EXTRACT PROVIDED:

☆ ☆ ☆ ☆ ☆ ☆ ☆

In general, what we buy now is both better and cheaper than it was in 1956. In that year, it would have cost you $495 to get a 21 inch RCA table model color television. In today’s money, that would be $4,500. For $495 now, you can get a 50 inch UHD 4K HDR LED Smart TV (I’ll leave it up to you to sort out what that all means). It will come on immediately, and you never have to fiddle with a bunch of knobs to get a decent picture. And if you can’t afford even $495, you can get a high definition television for less than $200, the equivalent of $22 in 1956.
You could get a very fine refrigerator then for about $400, which equates to about $3,700 now. You can certainly spend $3,700 for a fridge today, but for about half that you can get one that’s much larger than the 1956 model, will have a large freezer and make and deliver both ice cubes and filtered water at the touch of a button. Oh, and it will use much less electricity to do it all, as will the clothes washer and dryer that doesn’t cost you $4,500 now, but about $1,500.
Now, your new car will cost you more than it would have in 1956, even adjusted for inflation. But it’s not the same car, is it? For one thing, it’s safer in an accident. The death rate per 100,000 population was 22.48 then; it’s 11.59 now. On average, adjusted for inflation, gas costs about the same, but the average car now gets 24.8 miles per gallon instead of 14.5.
I had a driver’s license in 1956, but didn’t buy my first car until 1963.You could then expect to get a tune up every 10,000 miles or so, and get no more than 30,000 miles on a set of tires (and be lucky not to have the occasional flat tire in the meantime). If you could afford it, you traded in your car after three or four years because you knew rust would soon begin to appear. And when you had your oil checked at the gas station, you were never surprised when you needed to add a quart. The typical new car warranty was 12 months or 12,000 miles; for my current car it is 48 months and 48,000 miles and it’s by no means the longest available.

☆ ☆ ☆ ☆ ☆ ☆ ☆

RAW DATA:
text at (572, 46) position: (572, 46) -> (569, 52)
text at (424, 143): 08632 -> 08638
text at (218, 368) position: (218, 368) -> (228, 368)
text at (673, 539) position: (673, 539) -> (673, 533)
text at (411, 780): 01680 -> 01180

☆ ☆ ☆ ☆ ☆ ☆ ☆

WHAT YOU NEED TO DO:
Please carry on the piece comparing 1956 goods and prices with today's, starting right after its last sentence.

ANSWER TO THE EXERCISE:
In purely material terms then, things are much better than in the “good old days.” But everything isn’t hunky dory. In my view – again it’s subjective – the vulgarization of the culture has been consistent and continuous. Popular music is a good example, but it’s not the only one. I keep reading that we’re in some Golden Age of television. Golden Age of zombies? Golden Age of gratuitous profanity and nudity? I recently saw a documentary on the current “fine” art market that was depressing for two reasons: the treating of art as mainly a commodity; and the obvious pandering of many artists anxious to feed the system.
Civility is no longer the norm, particularly in our political life. And our President isn’t the only leader who seems to ignore the lessons of history and proven science. But I console myself with the realization that I can get in my technologically-advanced car, turn on the navigation system and set it to “get away from it all.”